04. Week 14 — Daily Recall

Companion files: Weekly Plan · Explainer · Study Material · Assignment · Revision

How to use: Answer each question out loud, from memory, before checking 02_explainer.md or 03_study_material.md. Aim for 1-2 sentences per answer. Terse is fine; wrong is not.

Monday

  1. [W13] CLIP — what does it learn and how?
  2. [W13] ViT — how does it apply transformers to images?
  3. Diffusion forward process — what happens in T steps? What is x_T?

Tuesday

  1. Write the closed-form expression for x_t given x_0. Name every variable.
  2. Stable Diffusion architecture — text encoder, U-Net, VAE. Role of each component.
  3. Latent diffusion — why work in latent space instead of pixel space? What is the speedup?

Wednesday

  1. Classifier-free guidance — what is trained differently?

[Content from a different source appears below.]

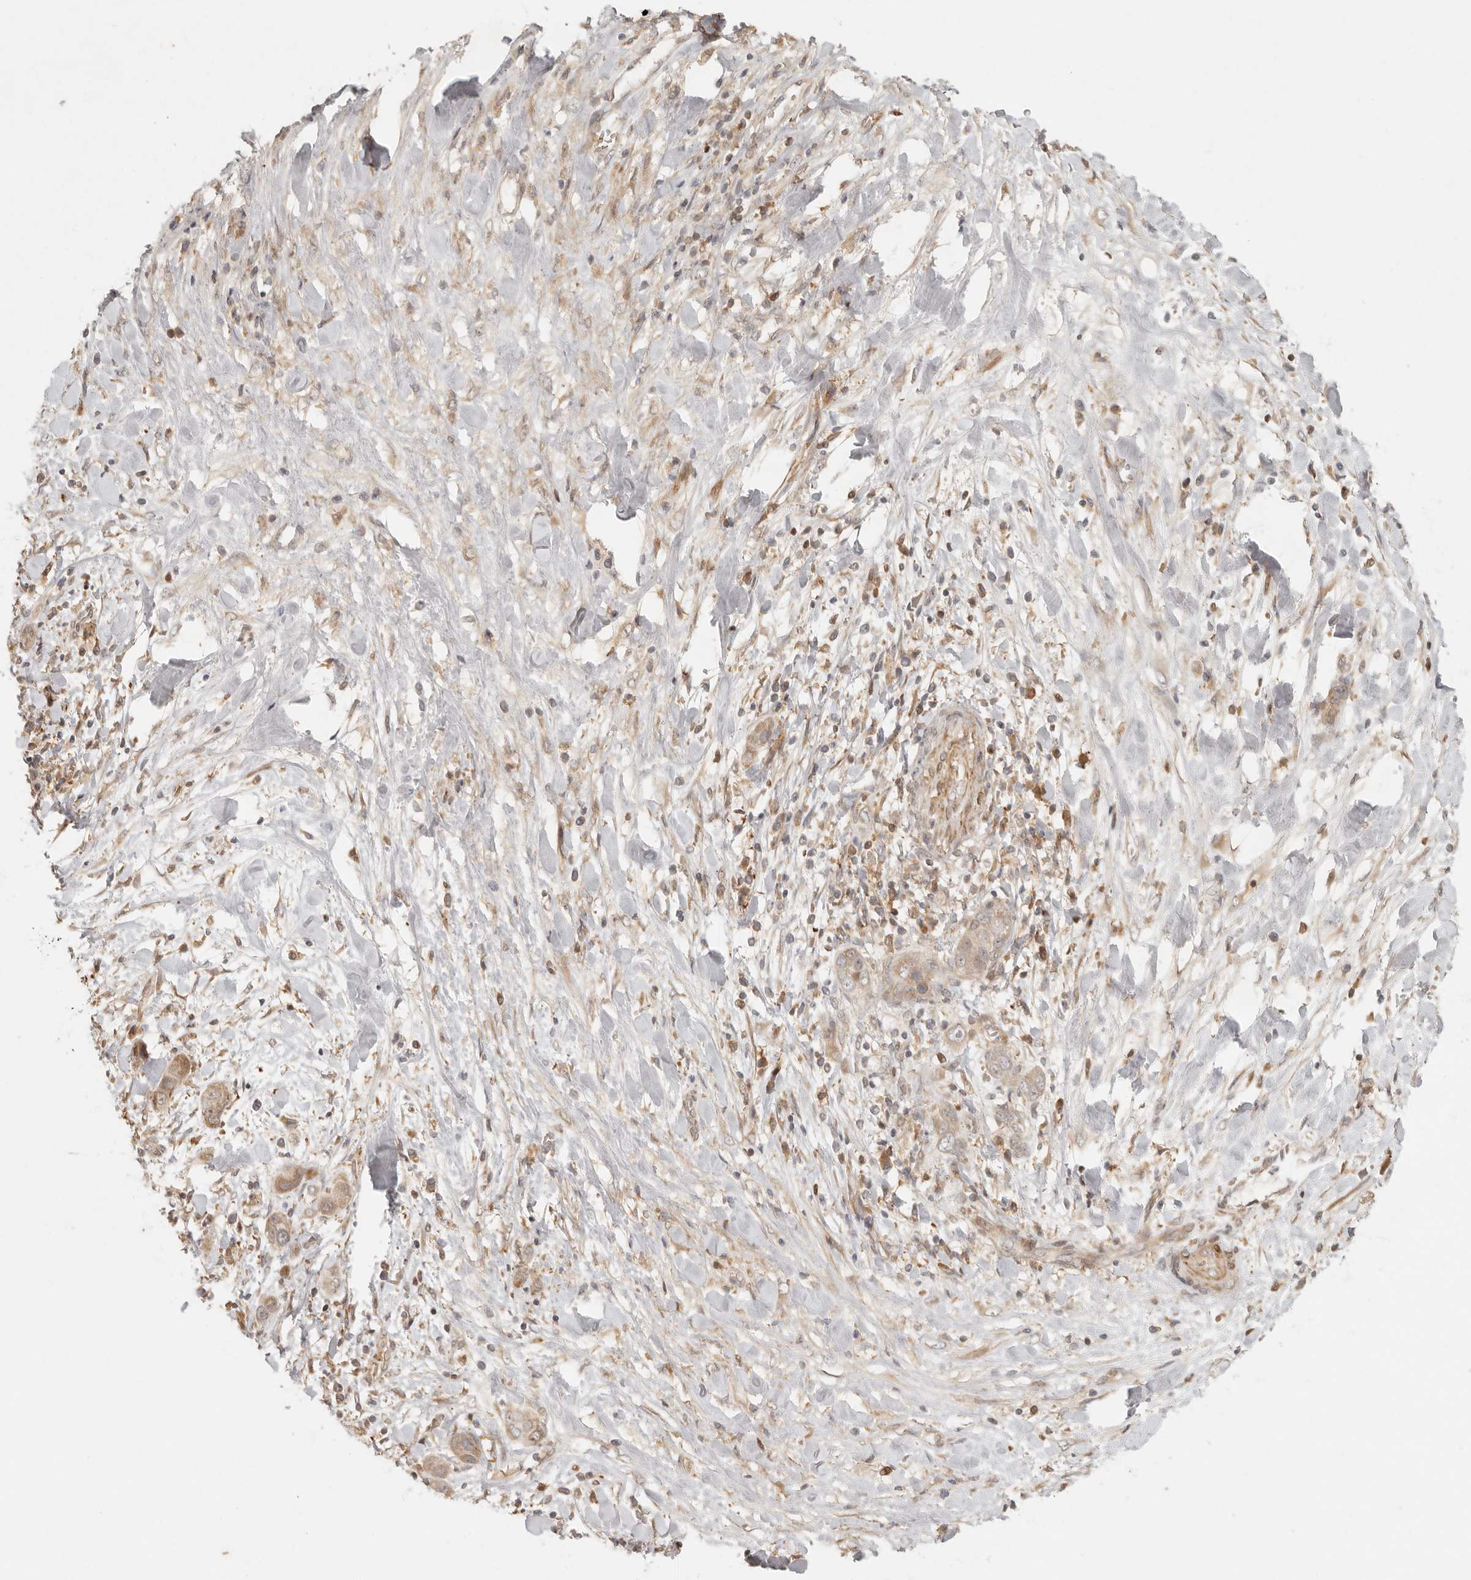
{"staining": {"intensity": "moderate", "quantity": ">75%", "location": "cytoplasmic/membranous"}, "tissue": "liver cancer", "cell_type": "Tumor cells", "image_type": "cancer", "snomed": [{"axis": "morphology", "description": "Cholangiocarcinoma"}, {"axis": "topography", "description": "Liver"}], "caption": "About >75% of tumor cells in liver cancer display moderate cytoplasmic/membranous protein expression as visualized by brown immunohistochemical staining.", "gene": "AHDC1", "patient": {"sex": "female", "age": 52}}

What is computed at inference?
  2. Guidance scale w: what happens at w = 1, w = 7, and w = 20?
  3. [W13] GAN generator vs discriminator — what does each do?

Thursday

  1. Text-to-image eval — how do you measure quality? (FID, CLIP score, human eval — limitations of each)
  2. Diffusion vs GAN — trade-offs (quality, diversity, training stability, inference speed).
  3. [W11] RAG vs fine-tuning vs prompting — decision framework.

Friday

  1. DiT vs U-Net — architectural difference. Which scales better and why?
  2. Name three inference speed techniques (DDIM, LCM, consistency models). One sentence each.
  3. Image generation safety — what production guardrails are needed? Name three.

After completing the week: run the four Retrieval Prompts in 02_explainer.md as a final self-test before starting 06_revision.md.